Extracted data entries
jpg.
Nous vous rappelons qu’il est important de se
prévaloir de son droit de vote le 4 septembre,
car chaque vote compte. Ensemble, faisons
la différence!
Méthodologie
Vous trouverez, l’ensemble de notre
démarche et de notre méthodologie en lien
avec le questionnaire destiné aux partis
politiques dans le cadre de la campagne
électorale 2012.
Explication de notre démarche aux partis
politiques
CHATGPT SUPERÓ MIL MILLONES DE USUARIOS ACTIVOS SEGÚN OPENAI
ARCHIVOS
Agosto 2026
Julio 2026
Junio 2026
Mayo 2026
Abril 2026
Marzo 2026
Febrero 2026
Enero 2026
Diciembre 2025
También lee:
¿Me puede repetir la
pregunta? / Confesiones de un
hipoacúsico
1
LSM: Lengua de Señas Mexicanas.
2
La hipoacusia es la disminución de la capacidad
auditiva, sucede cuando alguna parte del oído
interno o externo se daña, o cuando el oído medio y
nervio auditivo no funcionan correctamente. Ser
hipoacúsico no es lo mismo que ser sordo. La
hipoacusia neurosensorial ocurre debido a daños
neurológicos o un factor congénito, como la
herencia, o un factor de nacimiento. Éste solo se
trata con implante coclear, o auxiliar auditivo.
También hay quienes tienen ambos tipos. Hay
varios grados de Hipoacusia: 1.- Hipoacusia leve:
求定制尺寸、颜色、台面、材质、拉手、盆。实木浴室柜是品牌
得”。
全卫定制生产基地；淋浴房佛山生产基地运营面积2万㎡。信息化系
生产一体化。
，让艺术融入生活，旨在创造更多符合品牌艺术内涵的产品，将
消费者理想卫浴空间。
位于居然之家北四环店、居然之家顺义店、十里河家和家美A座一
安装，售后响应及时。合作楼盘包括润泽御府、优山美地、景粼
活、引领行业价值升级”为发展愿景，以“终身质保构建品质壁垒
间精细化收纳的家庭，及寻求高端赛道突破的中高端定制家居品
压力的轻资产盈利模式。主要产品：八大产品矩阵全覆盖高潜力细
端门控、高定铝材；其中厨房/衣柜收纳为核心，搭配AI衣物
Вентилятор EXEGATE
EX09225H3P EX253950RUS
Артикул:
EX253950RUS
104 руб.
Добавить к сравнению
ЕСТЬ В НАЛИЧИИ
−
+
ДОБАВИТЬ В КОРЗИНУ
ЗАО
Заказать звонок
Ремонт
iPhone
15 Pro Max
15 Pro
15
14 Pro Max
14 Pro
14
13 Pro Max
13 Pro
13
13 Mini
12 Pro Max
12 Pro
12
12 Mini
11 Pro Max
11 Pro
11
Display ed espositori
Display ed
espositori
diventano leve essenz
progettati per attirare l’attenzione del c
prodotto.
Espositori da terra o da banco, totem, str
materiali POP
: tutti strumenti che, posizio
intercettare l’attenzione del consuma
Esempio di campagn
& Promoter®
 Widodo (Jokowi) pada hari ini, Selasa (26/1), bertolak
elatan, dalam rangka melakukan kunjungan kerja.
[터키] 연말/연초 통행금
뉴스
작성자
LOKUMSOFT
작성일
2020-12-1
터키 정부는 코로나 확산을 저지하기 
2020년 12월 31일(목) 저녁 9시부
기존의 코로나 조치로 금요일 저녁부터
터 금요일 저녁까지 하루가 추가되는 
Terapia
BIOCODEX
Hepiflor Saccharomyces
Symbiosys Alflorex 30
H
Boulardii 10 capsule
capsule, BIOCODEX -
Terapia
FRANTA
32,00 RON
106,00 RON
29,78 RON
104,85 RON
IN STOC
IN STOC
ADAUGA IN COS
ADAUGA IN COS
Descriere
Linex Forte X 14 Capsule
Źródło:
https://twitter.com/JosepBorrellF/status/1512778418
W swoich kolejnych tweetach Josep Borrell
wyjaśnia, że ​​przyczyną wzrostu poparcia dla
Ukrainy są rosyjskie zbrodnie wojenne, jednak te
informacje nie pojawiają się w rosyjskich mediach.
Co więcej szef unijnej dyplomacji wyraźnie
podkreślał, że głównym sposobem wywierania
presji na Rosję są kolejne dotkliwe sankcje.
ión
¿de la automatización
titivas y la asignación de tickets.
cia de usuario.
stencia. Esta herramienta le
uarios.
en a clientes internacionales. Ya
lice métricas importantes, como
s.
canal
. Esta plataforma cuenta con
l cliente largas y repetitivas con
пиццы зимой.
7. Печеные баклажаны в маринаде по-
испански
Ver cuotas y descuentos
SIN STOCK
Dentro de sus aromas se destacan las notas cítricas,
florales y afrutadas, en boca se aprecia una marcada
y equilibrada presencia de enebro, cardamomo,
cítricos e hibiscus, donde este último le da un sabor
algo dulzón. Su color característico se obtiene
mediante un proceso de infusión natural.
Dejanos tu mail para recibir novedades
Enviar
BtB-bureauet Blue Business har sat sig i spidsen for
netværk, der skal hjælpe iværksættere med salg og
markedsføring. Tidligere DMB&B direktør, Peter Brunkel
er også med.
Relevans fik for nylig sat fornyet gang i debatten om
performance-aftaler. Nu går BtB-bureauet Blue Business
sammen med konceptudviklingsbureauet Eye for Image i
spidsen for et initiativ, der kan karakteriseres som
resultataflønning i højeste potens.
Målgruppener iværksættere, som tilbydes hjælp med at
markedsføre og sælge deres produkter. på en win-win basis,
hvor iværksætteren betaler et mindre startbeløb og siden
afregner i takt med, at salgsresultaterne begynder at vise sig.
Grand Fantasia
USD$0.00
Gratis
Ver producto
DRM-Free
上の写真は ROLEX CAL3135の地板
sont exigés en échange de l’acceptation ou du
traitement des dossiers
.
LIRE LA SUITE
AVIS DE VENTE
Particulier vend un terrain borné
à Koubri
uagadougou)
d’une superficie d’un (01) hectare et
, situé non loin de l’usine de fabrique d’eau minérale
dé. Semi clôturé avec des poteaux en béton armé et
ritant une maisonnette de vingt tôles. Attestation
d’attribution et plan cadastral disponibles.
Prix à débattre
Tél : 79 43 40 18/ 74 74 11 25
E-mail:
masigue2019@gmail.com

WHAT TO WORK ON: Find each line in the data above that contains the word "démarche" and copy those lines.

FINISHED TASK:
démarche et de notre méthodologie en lien
Explication de notre démarche aux partis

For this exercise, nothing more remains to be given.